On Debian membership

The more I think about it, The more I’m convinced that the both approaches that have been proposed to change the way we deal with Debian membership (Joerg’s new statuses for non-developing contributors, and Lars’ counting of advocates) are both steps in the wrong direction.

I really would like something simpler, and less technical, to become a Debian Developer. After all, what matters is that we trust new developers to make the right decisions (for example, not touch something that they are not confortable with). We currently verify that they know each and every technical bit about things that they may never encounter during their DD life, but that doesn’t say anything about their ability to work with others inside a community, or their judgement when touching packages that they don’t maintain.

For example, we could have something inspired by the current process to become a Debian Maintainer: instead of going through 50+ questions, we could rely on advocations from existing Debian Developers to judge new applicants. The advocation wouldn’t simply be “+1” emails (as in Lars’ proposal), but would instead contain a detailed description of what the applicant did. A group of DDs (DAMs, basically) would then read the advocation emails, and decide whether there’s sufficient proof that the applicant can be granted DD status.
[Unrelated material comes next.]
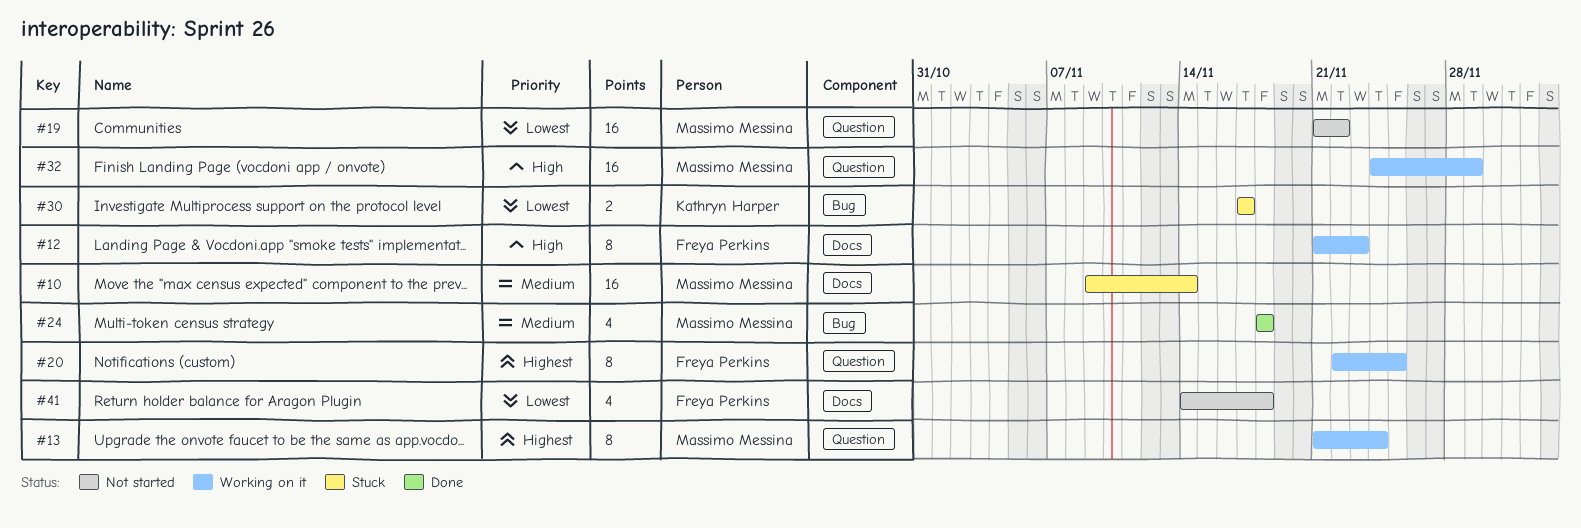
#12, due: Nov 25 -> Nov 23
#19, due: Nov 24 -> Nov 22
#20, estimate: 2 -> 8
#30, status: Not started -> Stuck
That would allow a much faster process, removing the load from the Application Managers and NM Frontdesk Members. And it probably wouldn’t reduce the quality of new DDs, because of the need to collect advocation emails from several DDs.

Probably the best way to move forward with that would be to work on a document (DEP?) that would list all the changes and explain them, and then ask all the developers to vote on it, like it was done for the Debian Maintainers GR. Are there some people interested on working on a first draft of such a document?

2 thoughts on “On Debian membership

  1. You do not seem to realize this is the way some groups work in Debian and it is bad. One single member can veto there and then you are out. Look at the ftp-master or DSA teams. It is called endogamy.